Unlike the standard operators, the following operators can only be truly interpreted in the context of manipulations of text ranges. These operators are usually destined to advanced users and/or to the administrator for testing the content of a collection.

Table 1. Watson Explorer Engine-Related Query Syntax
Keyword Definition Canonical XML Representation
CONTAINING

Selects the ranges specified by an expression that contain some of the ranges specified by a subsequent expression. For example (document THRU clustering) CONTAINING enterprise corresponds to minimal ranges starting with document and ending with clustering containing enterprise, CONTENT title CONTAINING enterprise corresponds to title contents containing enterprise.

Because Watson Explorer Engine operates on non-nested (i.e., minimal) ranges of text (document THRU clustering) CONTAINING enterprise is not the same thing as document THRU enterprise THRU clustering. A sequence such as "document clustering as done in enterprise search software provides an excellent example of clustering" would only be matched by the second expression, not the first one. In the first query, the initial phrase, "document THRU clustering" would match the text range "document clustering," not the larger text range in the expression. In the second query, "document THRU enterprise" would match the text range "document clustering as done in enterprise," which would then be expanded by "THRU clustering" to include the entire expression.

<operator logic="containing">
  ...
</operator>
CONTENT Selects the ranges of text corresponding to a specific content. For example (document AND clustering) WITHIN CONTENT title would find instances of the terms document and clustering in the content title.

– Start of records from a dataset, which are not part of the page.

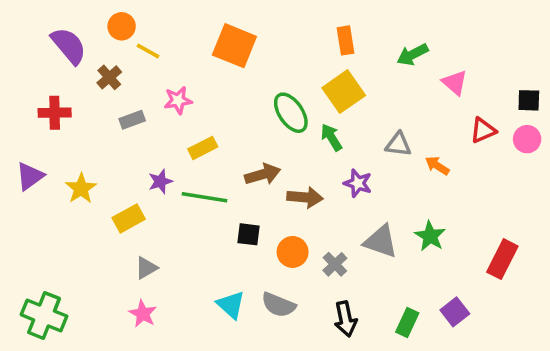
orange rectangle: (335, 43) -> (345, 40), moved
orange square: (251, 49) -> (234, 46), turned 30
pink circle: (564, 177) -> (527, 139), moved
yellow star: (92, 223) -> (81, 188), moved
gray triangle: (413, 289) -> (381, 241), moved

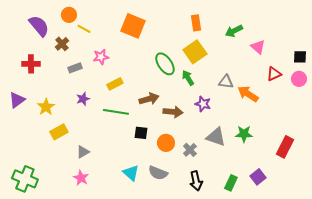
orange arrow: (437, 166) -> (248, 94), size x1.5
purple star: (160, 181) -> (83, 99), moved
yellow rectangle: (129, 218) -> (59, 132), moved
green star: (430, 236) -> (244, 134), turned -30

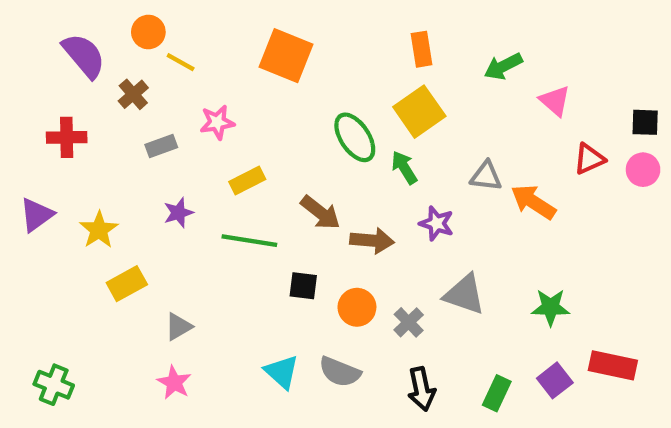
brown arrow: (149, 99) -> (320, 213), turned 54
green star: (244, 134) -> (551, 307), moved
red rectangle: (285, 147) -> (613, 365), moved, turned 75
green cross: (25, 179) -> (54, 385), size x0.7

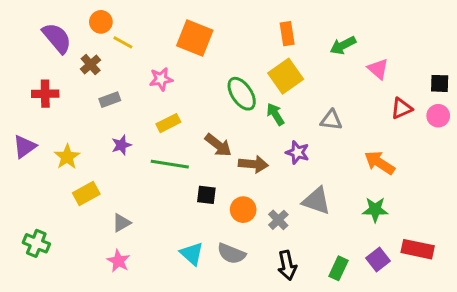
pink star: (217, 122) -> (161, 79), moved
orange arrow: (533, 202) -> (380, 163), moved
green cross: (54, 385) -> (36, 243), moved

Unlike the field: operator, there is no "field" mapping involved with this operator, it matches the original content name as it is indexed.
<operator logic="content">
  <term str="title" field="query"/>
</operator>
NOTCONTAINING The opposite of CONTAINING, selects the ranges specified by an expression that contain some of the ranges specified by a subsequent expression.
<operator logic="not-containing">
  ...
</operator>
NOTWITHIN The opposite of WITHIN, the specified terms or expressions must not be matched within the ranges specified by a subsequent expression.
<operator logic="not-within">
  ...
</operator>
WITHIN The specified terms or expressions must be matched within the ranges specified by a subsequent expression. For example, document THRU clustering WITHIN 4 WORDS says find all the sequences starting with document and ending with clustering that fit within a range of 4 words.
<operator logic="within">
  ...
</operator>
N WORDS

A unary operator that takes an integer argument, and returns all the sequences of words of the specified length. For example, 5 WORDS THRU clustering CONTAINING enterprise would return all sequences of 5 words that end with the word clustering and which contain the word enterprise.

This operator shows the richness of the Watson Explorer Engine syntax. It allows to add a proximity constrain to Any expression, for example (document THRU (clustering OR cluster) AND vivisimo) WITHIN 15 WORDS.

<operator logic="words">
  <term str="4" field="query"/>
</operator>